Emilio had better be careful, as where now his clumsy paws touched

upon excitable and receptive skin, they would one day find a poisonous

swamp full of barbed snares.

 

Julia would have liked for Emilio’s scent to have lingered on her like a

trace of all that is odd, strange and adorably crippled, like an exotic bird’s

pride wounded by leading a grey sparrow-like existence. But the truth

is she ended up loathing him and his way of deluding himself, of selling

himself and failing in the attempt, so much so that she lost respect for

both him, and herself — for being weak and giving in to his ludicrous

requests of reject-lover.

 

Emilio would have liked for his scent to have lingered on her like a

heroic trace fighting on two fronts, everyday domesticity and passionate

adventure. All neatly knitted together. When his lover banished him from

her life, Emilio decided to bear no grudge, to not give way to vulgarity.

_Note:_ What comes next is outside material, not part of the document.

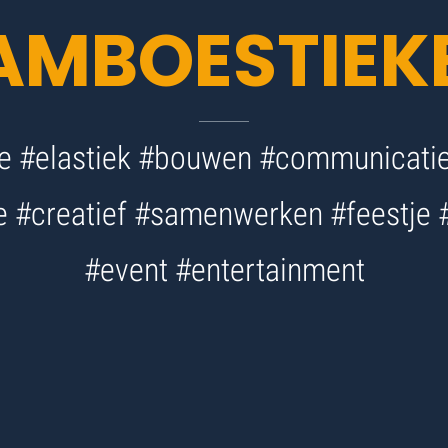
AMBOESTIEK
 #elastiek #bouwen #communicatie
e #creatief #samenwerken #feestje #
#event #entertainment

Pride is paltry, he thought, making a noble mental gesture. And with this

gesture worthy of the greats, he went home to his 120 m2 adorned with,

amongst other things, a familiar, educated and conscientious wife, and a

son who had fortunately failed to inherit his features. Women are all the

same, he repeated to himself. In the end, it’s not worth risking marriage

over a disturbed and ignorant girl like Julia. You had to be careful: it’s

a well-known fact that women like to curtail a man’s freedom. They are

inherently more conservative — Encarna would never have forgiven him

for being unfaithful and he didn’t know how to be on his own.

 

On that Saturday like any other, when his secret life vanished, Emilio

went home with head bowed and, holding back the tears threatening to

erode his fleshy cheeks, hung his raincoat up on the stand, gave his wife

a chaste and timid kiss and went on to do his share of the chores as per

usual.

 

‘It seems that destiny has taken a hand’, ironised Rick in the mirror.